TASK TO COMPLETE: Which lines in the data below contain the string "qCreatedBy"? Gather each of them and copy it out in full.

== RAW DATA ==

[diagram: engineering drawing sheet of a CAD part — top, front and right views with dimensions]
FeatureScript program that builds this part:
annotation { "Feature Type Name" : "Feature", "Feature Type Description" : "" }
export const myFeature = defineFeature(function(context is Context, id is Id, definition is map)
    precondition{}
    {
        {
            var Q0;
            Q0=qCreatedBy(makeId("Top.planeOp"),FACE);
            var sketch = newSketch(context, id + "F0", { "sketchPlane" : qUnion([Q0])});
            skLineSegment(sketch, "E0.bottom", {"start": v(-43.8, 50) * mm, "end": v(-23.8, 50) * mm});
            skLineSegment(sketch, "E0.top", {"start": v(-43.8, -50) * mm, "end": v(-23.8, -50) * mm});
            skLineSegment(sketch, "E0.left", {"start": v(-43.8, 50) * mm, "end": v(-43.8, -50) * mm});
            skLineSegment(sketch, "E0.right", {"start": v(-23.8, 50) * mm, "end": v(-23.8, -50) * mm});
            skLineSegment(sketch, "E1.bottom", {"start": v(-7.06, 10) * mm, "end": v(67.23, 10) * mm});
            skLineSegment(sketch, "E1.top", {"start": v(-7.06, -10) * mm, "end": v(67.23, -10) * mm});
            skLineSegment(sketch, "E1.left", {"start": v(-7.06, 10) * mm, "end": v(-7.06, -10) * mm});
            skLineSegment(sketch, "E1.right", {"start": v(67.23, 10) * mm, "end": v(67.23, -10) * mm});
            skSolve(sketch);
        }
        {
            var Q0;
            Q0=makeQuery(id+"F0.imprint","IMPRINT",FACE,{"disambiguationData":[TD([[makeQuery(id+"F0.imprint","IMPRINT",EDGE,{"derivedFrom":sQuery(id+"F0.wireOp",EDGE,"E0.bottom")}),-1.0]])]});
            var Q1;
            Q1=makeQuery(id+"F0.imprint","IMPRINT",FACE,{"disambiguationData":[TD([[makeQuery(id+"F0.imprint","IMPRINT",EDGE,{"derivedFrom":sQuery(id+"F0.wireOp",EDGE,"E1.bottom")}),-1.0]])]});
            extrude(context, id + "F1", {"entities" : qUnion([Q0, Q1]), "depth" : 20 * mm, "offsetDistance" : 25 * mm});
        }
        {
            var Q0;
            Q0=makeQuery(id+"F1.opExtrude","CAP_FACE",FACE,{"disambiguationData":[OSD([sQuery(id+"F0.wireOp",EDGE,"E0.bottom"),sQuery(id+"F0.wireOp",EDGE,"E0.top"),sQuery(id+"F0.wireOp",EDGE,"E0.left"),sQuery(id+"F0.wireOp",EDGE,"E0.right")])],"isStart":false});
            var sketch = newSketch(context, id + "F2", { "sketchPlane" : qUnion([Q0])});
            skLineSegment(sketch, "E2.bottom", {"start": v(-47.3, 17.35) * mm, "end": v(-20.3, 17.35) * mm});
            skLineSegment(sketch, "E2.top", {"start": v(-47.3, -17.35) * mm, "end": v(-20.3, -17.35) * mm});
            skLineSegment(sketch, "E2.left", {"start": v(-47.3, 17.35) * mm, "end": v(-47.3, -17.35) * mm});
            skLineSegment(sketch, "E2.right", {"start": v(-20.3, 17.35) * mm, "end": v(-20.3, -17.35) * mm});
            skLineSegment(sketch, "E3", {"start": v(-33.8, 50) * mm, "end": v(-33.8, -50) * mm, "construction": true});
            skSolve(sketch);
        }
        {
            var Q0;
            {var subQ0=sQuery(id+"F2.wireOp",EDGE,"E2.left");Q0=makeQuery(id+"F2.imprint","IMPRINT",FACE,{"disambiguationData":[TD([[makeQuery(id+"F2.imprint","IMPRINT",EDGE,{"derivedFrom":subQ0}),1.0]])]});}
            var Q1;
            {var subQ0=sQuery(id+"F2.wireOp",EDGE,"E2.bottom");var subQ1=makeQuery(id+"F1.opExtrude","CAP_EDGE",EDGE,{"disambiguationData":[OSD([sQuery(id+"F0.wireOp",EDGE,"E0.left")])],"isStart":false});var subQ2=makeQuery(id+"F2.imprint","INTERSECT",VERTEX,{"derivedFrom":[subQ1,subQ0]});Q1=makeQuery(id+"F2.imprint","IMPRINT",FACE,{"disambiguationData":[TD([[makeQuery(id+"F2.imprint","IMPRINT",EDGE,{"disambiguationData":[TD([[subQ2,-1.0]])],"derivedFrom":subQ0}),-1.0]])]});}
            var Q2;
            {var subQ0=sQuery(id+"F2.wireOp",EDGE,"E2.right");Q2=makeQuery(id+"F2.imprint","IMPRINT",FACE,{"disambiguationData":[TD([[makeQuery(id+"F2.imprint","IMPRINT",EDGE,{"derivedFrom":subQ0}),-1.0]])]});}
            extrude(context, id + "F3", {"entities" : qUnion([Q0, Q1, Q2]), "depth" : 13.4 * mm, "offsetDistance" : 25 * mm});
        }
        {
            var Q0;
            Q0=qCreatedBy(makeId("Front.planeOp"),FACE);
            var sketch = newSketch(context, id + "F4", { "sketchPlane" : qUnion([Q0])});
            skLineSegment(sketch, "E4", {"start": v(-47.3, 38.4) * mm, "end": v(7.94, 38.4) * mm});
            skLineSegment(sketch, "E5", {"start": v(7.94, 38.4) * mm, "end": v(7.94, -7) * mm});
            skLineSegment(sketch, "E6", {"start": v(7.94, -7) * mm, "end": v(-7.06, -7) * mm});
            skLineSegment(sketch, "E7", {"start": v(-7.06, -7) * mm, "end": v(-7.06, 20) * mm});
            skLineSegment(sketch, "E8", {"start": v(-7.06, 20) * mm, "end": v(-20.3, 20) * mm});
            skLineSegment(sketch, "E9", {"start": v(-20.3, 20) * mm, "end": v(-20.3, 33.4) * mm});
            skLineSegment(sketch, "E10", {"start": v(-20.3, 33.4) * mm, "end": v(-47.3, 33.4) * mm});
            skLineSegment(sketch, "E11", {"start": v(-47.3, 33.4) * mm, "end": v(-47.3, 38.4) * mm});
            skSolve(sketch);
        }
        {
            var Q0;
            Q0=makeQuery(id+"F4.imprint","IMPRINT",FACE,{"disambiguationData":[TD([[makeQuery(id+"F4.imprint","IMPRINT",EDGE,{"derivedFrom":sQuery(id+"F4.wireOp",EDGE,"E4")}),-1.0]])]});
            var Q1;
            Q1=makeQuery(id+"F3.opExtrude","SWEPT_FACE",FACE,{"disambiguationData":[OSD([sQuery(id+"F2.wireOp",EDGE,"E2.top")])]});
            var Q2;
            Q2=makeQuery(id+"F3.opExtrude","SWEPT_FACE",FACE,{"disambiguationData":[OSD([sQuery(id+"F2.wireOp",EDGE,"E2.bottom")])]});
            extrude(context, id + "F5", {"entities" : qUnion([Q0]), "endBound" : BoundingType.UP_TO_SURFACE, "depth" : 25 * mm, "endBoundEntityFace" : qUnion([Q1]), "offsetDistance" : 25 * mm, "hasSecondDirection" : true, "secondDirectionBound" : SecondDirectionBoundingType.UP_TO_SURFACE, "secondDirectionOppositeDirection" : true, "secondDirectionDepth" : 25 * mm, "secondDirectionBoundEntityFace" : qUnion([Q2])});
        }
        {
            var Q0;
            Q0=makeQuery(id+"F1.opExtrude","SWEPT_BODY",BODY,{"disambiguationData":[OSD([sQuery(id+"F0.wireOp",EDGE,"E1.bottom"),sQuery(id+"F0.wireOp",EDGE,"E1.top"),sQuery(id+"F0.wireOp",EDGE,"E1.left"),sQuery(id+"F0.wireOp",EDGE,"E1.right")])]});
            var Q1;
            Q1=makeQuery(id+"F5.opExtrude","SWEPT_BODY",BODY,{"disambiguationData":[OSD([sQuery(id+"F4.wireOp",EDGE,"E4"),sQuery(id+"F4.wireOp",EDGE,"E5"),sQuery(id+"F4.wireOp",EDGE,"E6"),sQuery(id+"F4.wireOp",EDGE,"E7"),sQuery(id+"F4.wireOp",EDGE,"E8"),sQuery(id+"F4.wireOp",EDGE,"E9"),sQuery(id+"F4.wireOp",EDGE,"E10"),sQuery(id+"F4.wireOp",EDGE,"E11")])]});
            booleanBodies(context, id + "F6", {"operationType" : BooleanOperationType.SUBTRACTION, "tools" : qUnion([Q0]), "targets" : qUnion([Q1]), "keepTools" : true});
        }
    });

===

EXERCISE ANSWER:
            Q0=qCreatedBy(makeId("Top.planeOp"),FACE);
            Q0=qCreatedBy(makeId("Front.planeOp"),FACE);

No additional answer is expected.